The inclusion of libffi & gcc in a single .tar.gz that shares scripts,
configure, and Makefiles, does *not* constitutes a "mere aggregation".
Thus, the whole package *must* be distributed under the terms of the
GPL.
Yes.

 Once this is done, you cannot exctract libffi back from the GPLed
package and say "look, these files are not GPLed".
No. :-) You really can extract it back out (in this case). I guess this is a common point of confusion; if a GPLed program uses some BSD-licensed files, the BSD-licensed files don't get "contaminated".

Libffi and install-sh & friends are "identifiable sections", "not derived from the Program" ('the Program' meaning any work available only under the GPL), "can be reasonably considered independent and separate works in themselves", and so they can be distributed as separate works.

If you prefer, take libffi (a separate work) and combine it with a different copy of install-sh & friends (they are available in many other places).

Of course, putting a gcc.tar.gz and libffi.tar.gz on a single CD would be a mere
aggregation, but the current situation is quite different.


PART II
=======


I am sure that there are no deep dependencies between gcc and libffi.  My
major problem, right now, is that I seems unable to acually *build* libffi
using "cd gcc-3.3.2/libffi; ./configure; make" as you suggested.

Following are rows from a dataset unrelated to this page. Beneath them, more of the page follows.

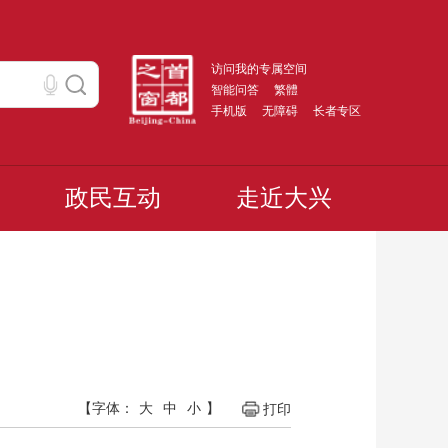
访问我的专属空间
智能问答
繁體
手机版
无障碍
长者专区
政民互动
走近大兴
【字体：
大
中
小
】
打印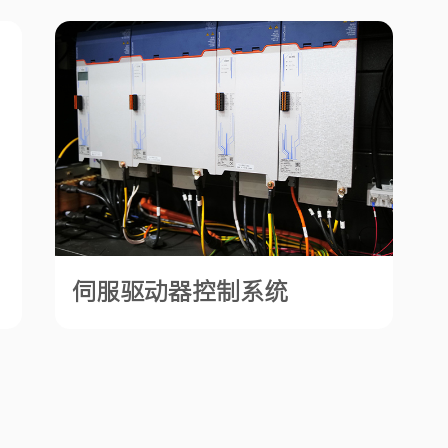
伺服驱动器控制系统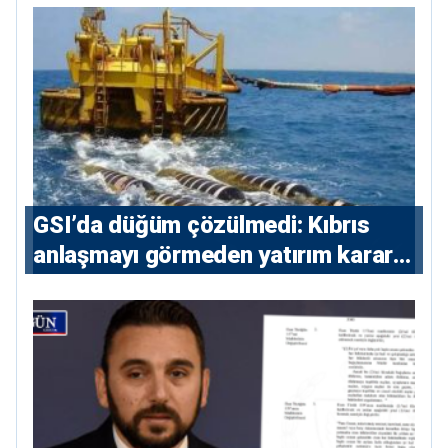
GSI’da düğüm çözülmedi: Kıbrıs
anlaşmayı görmeden yatırım kararı
vermeyecek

Could you tell me what I am doing wrong, below?  Thanks in advance.

$ apt-get source libffi2
$ cd gcc-3.3-3.3.2ds4/
$ tar -xjvf gcc-3.3.2.tar.bz2
$ cd gcc-3.3.2/libffi/
$ ./configure
creating cache ./config.cache
checking for Cygwin environment... no
checking for mingw32 environment... no
configure: error: can not find install-sh or install.sh in ../.. ./../..
Oh, I know what's going on here.

Most of the stuff in the gcc and src repositories prefers to be built with a separate builddir != srcdir, and libffi is no exception.

Try this.
mkdir build
cd build
../gcc-3.3.2/libffi/configure
make

If that fails, I'll look a little further.